━━ Dataset records

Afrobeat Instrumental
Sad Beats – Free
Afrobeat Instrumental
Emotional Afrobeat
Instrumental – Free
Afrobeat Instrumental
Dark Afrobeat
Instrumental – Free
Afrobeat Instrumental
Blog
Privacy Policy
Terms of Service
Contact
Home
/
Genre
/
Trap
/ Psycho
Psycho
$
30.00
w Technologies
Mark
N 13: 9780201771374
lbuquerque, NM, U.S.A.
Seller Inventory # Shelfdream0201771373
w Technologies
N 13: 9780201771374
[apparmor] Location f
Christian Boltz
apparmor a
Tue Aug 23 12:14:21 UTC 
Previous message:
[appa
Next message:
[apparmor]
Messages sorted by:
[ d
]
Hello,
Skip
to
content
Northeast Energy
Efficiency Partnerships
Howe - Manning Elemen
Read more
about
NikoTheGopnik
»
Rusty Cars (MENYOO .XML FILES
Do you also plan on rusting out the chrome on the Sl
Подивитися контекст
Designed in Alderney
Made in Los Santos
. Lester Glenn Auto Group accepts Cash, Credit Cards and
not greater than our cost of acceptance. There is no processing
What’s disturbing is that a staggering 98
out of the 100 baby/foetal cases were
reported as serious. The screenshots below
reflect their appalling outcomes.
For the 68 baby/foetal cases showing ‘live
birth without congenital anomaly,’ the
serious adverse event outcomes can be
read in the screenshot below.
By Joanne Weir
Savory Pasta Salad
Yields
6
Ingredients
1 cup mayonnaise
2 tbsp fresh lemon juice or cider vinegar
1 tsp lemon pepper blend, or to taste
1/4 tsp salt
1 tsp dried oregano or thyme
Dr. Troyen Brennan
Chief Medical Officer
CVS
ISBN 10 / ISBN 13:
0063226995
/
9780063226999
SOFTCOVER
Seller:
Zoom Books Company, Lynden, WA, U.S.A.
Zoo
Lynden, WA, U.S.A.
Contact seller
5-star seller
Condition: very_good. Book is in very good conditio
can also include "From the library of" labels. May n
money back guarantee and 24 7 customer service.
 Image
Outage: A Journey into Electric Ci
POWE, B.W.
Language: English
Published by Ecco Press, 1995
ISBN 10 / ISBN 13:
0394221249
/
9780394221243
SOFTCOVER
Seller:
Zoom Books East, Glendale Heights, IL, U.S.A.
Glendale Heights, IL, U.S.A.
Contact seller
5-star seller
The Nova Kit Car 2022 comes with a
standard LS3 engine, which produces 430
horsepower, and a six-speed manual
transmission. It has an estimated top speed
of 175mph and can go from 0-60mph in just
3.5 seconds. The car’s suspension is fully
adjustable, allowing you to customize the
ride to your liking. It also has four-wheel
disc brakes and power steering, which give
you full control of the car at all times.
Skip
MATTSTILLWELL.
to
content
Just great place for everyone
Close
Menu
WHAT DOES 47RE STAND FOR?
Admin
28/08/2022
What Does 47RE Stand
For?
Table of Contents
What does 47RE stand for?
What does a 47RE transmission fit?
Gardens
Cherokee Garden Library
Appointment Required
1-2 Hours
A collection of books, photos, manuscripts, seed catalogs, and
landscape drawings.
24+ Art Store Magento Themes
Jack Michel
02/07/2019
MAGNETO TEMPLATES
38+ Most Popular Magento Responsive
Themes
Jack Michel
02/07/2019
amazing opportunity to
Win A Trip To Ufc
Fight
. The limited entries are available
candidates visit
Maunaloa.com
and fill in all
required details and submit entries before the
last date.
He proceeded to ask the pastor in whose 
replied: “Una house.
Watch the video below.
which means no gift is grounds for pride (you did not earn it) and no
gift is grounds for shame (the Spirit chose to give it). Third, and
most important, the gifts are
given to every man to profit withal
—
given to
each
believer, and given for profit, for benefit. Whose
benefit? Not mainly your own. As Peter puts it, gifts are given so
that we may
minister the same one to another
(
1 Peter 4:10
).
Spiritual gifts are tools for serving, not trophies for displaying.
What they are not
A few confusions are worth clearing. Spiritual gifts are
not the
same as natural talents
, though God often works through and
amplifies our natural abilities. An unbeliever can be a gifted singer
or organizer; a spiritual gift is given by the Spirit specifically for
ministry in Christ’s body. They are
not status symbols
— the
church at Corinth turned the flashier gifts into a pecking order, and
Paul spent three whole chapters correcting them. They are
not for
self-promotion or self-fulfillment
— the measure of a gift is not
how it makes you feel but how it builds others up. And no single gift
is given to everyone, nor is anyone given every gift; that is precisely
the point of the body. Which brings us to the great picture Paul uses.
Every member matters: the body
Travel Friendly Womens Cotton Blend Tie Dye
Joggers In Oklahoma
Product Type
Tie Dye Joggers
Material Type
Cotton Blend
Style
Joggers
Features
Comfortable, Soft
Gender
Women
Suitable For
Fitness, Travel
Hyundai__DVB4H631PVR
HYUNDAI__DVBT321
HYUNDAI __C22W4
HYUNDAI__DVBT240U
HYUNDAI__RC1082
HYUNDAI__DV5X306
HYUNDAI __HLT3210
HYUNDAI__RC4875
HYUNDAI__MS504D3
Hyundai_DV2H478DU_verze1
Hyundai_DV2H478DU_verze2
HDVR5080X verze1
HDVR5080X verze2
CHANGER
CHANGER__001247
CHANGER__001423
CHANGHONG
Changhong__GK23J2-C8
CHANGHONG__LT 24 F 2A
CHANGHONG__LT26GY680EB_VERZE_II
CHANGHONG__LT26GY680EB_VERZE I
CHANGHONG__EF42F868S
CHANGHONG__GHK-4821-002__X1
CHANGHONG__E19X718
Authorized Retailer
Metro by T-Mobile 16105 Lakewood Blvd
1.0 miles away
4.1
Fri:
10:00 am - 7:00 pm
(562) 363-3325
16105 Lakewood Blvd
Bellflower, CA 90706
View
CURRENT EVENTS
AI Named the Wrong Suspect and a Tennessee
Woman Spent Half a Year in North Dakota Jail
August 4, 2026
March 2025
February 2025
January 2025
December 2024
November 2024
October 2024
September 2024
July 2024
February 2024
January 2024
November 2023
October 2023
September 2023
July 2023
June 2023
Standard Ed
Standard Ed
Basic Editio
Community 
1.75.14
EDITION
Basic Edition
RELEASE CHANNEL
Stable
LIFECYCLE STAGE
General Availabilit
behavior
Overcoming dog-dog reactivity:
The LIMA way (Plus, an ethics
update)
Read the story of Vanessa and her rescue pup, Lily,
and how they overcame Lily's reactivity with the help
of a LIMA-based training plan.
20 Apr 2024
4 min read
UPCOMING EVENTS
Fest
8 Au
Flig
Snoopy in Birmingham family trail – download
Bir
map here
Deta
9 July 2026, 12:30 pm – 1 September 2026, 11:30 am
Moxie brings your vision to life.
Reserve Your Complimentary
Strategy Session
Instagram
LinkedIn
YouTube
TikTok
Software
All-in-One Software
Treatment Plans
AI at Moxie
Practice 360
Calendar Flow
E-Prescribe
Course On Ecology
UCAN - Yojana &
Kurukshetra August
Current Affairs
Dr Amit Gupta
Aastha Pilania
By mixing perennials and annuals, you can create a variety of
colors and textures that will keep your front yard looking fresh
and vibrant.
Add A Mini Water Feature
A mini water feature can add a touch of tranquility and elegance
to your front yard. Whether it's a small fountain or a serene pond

━━━━

- Task prompt -
Each line above where the word "Glendale" occurs should be returned in full.

- Exercise answer -
Zoom Books East, Glendale Heights, IL, U.S.A.
Glendale Heights, IL, U.S.A.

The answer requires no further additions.